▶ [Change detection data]
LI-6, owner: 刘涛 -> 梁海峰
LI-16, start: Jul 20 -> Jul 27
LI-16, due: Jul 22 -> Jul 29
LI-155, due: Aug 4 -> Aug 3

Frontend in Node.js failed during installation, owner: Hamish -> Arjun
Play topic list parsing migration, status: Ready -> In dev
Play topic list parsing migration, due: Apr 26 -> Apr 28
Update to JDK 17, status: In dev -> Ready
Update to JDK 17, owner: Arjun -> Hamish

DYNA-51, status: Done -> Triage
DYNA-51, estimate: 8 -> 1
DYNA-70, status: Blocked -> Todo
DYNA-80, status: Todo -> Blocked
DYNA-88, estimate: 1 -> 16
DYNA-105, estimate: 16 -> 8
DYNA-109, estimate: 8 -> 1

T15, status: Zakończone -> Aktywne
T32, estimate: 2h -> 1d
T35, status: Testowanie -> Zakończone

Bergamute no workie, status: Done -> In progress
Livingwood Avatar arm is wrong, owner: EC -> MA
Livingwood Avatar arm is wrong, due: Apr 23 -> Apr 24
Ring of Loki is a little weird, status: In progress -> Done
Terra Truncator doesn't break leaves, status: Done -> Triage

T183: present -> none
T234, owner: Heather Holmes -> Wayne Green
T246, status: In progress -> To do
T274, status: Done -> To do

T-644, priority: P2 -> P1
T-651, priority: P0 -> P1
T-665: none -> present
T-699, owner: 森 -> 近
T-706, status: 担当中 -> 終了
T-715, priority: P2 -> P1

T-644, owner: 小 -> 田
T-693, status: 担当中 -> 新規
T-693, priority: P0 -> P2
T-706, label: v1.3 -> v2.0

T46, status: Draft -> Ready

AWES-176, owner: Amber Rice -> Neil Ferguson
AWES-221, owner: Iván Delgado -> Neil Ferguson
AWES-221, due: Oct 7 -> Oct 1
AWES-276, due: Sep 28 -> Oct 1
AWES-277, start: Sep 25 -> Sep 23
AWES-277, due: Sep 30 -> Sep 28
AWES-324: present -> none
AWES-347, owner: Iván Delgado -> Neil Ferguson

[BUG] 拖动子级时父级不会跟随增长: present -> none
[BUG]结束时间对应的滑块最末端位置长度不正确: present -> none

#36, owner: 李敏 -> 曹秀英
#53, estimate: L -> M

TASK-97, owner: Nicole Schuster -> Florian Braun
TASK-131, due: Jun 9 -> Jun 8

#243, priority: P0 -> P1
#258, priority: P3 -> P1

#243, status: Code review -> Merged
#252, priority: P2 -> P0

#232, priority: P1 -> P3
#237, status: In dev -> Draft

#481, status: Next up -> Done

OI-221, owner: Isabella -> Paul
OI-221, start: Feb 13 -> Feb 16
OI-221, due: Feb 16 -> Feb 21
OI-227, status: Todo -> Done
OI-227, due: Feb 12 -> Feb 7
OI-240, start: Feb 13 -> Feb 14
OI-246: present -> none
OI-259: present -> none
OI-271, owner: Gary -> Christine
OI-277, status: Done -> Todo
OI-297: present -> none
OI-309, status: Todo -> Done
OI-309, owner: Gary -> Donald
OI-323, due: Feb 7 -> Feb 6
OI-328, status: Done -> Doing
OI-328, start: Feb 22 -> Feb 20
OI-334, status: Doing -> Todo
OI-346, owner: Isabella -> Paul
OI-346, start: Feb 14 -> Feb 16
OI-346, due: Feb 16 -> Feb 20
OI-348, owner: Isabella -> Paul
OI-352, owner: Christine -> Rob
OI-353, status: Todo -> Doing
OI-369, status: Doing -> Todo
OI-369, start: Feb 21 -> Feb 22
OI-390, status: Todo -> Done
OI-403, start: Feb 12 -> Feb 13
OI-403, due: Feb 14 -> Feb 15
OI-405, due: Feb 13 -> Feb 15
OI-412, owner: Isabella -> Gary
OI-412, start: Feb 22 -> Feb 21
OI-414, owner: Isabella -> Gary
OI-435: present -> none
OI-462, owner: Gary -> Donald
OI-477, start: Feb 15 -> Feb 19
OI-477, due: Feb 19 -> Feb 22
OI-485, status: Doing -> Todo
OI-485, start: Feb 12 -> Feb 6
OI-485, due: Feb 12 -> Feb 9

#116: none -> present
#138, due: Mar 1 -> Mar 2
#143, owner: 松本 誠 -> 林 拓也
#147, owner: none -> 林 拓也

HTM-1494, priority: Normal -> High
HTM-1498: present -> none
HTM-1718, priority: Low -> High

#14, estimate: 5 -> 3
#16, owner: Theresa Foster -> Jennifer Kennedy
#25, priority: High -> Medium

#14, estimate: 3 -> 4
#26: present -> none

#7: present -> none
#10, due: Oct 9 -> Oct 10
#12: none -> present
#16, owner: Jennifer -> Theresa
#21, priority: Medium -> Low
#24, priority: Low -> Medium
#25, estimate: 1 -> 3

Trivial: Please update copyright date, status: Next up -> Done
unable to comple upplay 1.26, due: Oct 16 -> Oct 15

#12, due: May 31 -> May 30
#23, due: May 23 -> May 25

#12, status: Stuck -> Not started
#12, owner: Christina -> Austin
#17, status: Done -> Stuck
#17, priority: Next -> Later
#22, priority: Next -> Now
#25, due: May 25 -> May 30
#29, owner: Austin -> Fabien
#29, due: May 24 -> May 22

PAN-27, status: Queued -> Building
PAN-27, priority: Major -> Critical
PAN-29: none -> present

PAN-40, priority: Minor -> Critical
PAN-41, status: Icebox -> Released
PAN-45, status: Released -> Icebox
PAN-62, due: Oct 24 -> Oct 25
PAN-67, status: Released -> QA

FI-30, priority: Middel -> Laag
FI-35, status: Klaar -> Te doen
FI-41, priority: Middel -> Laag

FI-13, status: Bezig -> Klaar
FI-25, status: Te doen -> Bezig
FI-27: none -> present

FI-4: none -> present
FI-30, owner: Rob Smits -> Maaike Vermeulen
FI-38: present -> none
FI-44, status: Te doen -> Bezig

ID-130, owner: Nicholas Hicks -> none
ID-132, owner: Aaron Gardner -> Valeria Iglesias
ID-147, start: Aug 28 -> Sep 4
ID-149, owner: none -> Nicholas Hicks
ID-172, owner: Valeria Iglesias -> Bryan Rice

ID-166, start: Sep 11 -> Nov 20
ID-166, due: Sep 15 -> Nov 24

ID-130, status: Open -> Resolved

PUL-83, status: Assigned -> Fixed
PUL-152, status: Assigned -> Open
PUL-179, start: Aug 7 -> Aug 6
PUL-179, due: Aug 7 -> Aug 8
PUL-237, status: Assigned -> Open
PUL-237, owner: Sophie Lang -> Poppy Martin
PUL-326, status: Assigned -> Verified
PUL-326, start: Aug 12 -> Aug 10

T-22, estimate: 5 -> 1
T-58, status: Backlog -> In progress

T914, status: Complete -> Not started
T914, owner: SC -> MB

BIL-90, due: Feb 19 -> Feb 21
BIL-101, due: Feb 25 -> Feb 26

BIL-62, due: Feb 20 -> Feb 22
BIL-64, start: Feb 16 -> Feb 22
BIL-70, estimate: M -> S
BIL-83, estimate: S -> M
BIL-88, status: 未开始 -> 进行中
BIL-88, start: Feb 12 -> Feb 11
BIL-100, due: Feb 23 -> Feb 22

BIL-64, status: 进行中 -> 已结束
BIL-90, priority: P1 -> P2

▶ [Directions]
Print all the entries exactly as written.

▶ [Answer section]
LI-6, owner: 刘涛 -> 梁海峰
LI-16, start: Jul 20 -> Jul 27
LI-16, due: Jul 22 -> Jul 29
LI-155, due: Aug 4 -> Aug 3

Frontend in Node.js failed during installation, owner: Hamish -> Arjun
Play topic list parsing migration, status: Ready -> In dev
Play topic list parsing migration, due: Apr 26 -> Apr 28
Update to JDK 17, status: In dev -> Ready
Update to JDK 17, owner: Arjun -> Hamish

DYNA-51, status: Done -> Triage
DYNA-51, estimate: 8 -> 1
DYNA-70, status: Blocked -> Todo
DYNA-80, status: Todo -> Blocked
DYNA-88, estimate: 1 -> 16
DYNA-105, estimate: 16 -> 8
DYNA-109, estimate: 8 -> 1

T15, status: Zakończone -> Aktywne
T32, estimate: 2h -> 1d
T35, status: Testowanie -> Zakończone

Bergamute no workie, status: Done -> In progress
Livingwood Avatar arm is wrong, owner: EC -> MA
Livingwood Avatar arm is wrong, due: Apr 23 -> Apr 24
Ring of Loki is a little weird, status: In progress -> Done
Terra Truncator doesn't break leaves, status: Done -> Triage

T183: present -> none
T234, owner: Heather Holmes -> Wayne Green
T246, status: In progress -> To do
T274, status: Done -> To do

T-644, priority: P2 -> P1
T-651, priority: P0 -> P1
T-665: none -> present
T-699, owner: 森 -> 近
T-706, status: 担当中 -> 終了
T-715, priority: P2 -> P1

T-644, owner: 小 -> 田
T-693, status: 担当中 -> 新規
T-693, priority: P0 -> P2
T-706, label: v1.3 -> v2.0

T46, status: Draft -> Ready

AWES-176, owner: Amber Rice -> Neil Ferguson
AWES-221, owner: Iván Delgado -> Neil Ferguson
AWES-221, due: Oct 7 -> Oct 1
AWES-276, due: Sep 28 -> Oct 1
AWES-277, start: Sep 25 -> Sep 23
AWES-277, due: Sep 30 -> Sep 28
AWES-324: present -> none
AWES-347, owner: Iván Delgado -> Neil Ferguson

[BUG] 拖动子级时父级不会跟随增长: present -> none
[BUG]结束时间对应的滑块最末端位置长度不正确: present -> none

#36, owner: 李敏 -> 曹秀英
#53, estimate: L -> M

TASK-97, owner: Nicole Schuster -> Florian Braun
TASK-131, due: Jun 9 -> Jun 8

#243, priority: P0 -> P1
#258, priority: P3 -> P1

#243, status: Code review -> Merged
#252, priority: P2 -> P0

#232, priority: P1 -> P3
#237, status: In dev -> Draft

#481, status: Next up -> Done

OI-221, owner: Isabella -> Paul
OI-221, start: Feb 13 -> Feb 16
OI-221, due: Feb 16 -> Feb 21
OI-227, status: Todo -> Done
OI-227, due: Feb 12 -> Feb 7
OI-240, start: Feb 13 -> Feb 14
OI-246: present -> none
OI-259: present -> none
OI-271, owner: Gary -> Christine
OI-277, status: Done -> Todo
OI-297: present -> none
OI-309, status: Todo -> Done
OI-309, owner: Gary -> Donald
OI-323, due: Feb 7 -> Feb 6
OI-328, status: Done -> Doing
OI-328, start: Feb 22 -> Feb 20
OI-334, status: Doing -> Todo
OI-346, owner: Isabella -> Paul
OI-346, start: Feb 14 -> Feb 16
OI-346, due: Feb 16 -> Feb 20
OI-348, owner: Isabella -> Paul
OI-352, owner: Christine -> Rob
OI-353, status: Todo -> Doing
OI-369, status: Doing -> Todo
OI-369, start: Feb 21 -> Feb 22
OI-390, status: Todo -> Done
OI-403, start: Feb 12 -> Feb 13
OI-403, due: Feb 14 -> Feb 15
OI-405, due: Feb 13 -> Feb 15
OI-412, owner: Isabella -> Gary
OI-412, start: Feb 22 -> Feb 21
OI-414, owner: Isabella -> Gary
OI-435: present -> none
OI-462, owner: Gary -> Donald
OI-477, start: Feb 15 -> Feb 19
OI-477, due: Feb 19 -> Feb 22
OI-485, status: Doing -> Todo
OI-485, start: Feb 12 -> Feb 6
OI-485, due: Feb 12 -> Feb 9

#116: none -> present
#138, due: Mar 1 -> Mar 2
#143, owner: 松本 誠 -> 林 拓也
#147, owner: none -> 林 拓也

HTM-1494, priority: Normal -> High
HTM-1498: present -> none
HTM-1718, priority: Low -> High

#14, estimate: 5 -> 3
#16, owner: Theresa Foster -> Jennifer Kennedy
#25, priority: High -> Medium

#14, estimate: 3 -> 4
#26: present -> none

#7: present -> none
#10, due: Oct 9 -> Oct 10
#12: none -> present
#16, owner: Jennifer -> Theresa
#21, priority: Medium -> Low
#24, priority: Low -> Medium
#25, estimate: 1 -> 3

Trivial: Please update copyright date, status: Next up -> Done
unable to comple upplay 1.26, due: Oct 16 -> Oct 15

#12, due: May 31 -> May 30
#23, due: May 23 -> May 25

#12, status: Stuck -> Not started
#12, owner: Christina -> Austin
#17, status: Done -> Stuck
#17, priority: Next -> Later
#22, priority: Next -> Now
#25, due: May 25 -> May 30
#29, owner: Austin -> Fabien
#29, due: May 24 -> May 22

PAN-27, status: Queued -> Building
PAN-27, priority: Major -> Critical
PAN-29: none -> present

PAN-40, priority: Minor -> Critical
PAN-41, status: Icebox -> Released
PAN-45, status: Released -> Icebox
PAN-62, due: Oct 24 -> Oct 25
PAN-67, status: Released -> QA

FI-30, priority: Middel -> Laag
FI-35, status: Klaar -> Te doen
FI-41, priority: Middel -> Laag

FI-13, status: Bezig -> Klaar
FI-25, status: Te doen -> Bezig
FI-27: none -> present

FI-4: none -> present
FI-30, owner: Rob Smits -> Maaike Vermeulen
FI-38: present -> none
FI-44, status: Te doen -> Bezig

ID-130, owner: Nicholas Hicks -> none
ID-132, owner: Aaron Gardner -> Valeria Iglesias
ID-147, start: Aug 28 -> Sep 4
ID-149, owner: none -> Nicholas Hicks
ID-172, owner: Valeria Iglesias -> Bryan Rice

ID-166, start: Sep 11 -> Nov 20
ID-166, due: Sep 15 -> Nov 24

ID-130, status: Open -> Resolved

PUL-83, status: Assigned -> Fixed
PUL-152, status: Assigned -> Open
PUL-179, start: Aug 7 -> Aug 6
PUL-179, due: Aug 7 -> Aug 8
PUL-237, status: Assigned -> Open
PUL-237, owner: Sophie Lang -> Poppy Martin
PUL-326, status: Assigned -> Verified
PUL-326, start: Aug 12 -> Aug 10

T-22, estimate: 5 -> 1
T-58, status: Backlog -> In progress

T914, status: Complete -> Not started
T914, owner: SC -> MB

BIL-90, due: Feb 19 -> Feb 21
BIL-101, due: Feb 25 -> Feb 26

BIL-62, due: Feb 20 -> Feb 22
BIL-64, start: Feb 16 -> Feb 22
BIL-70, estimate: M -> S
BIL-83, estimate: S -> M
BIL-88, status: 未开始 -> 进行中
BIL-88, start: Feb 12 -> Feb 11
BIL-100, due: Feb 23 -> Feb 22

BIL-64, status: 进行中 -> 已结束
BIL-90, priority: P1 -> P2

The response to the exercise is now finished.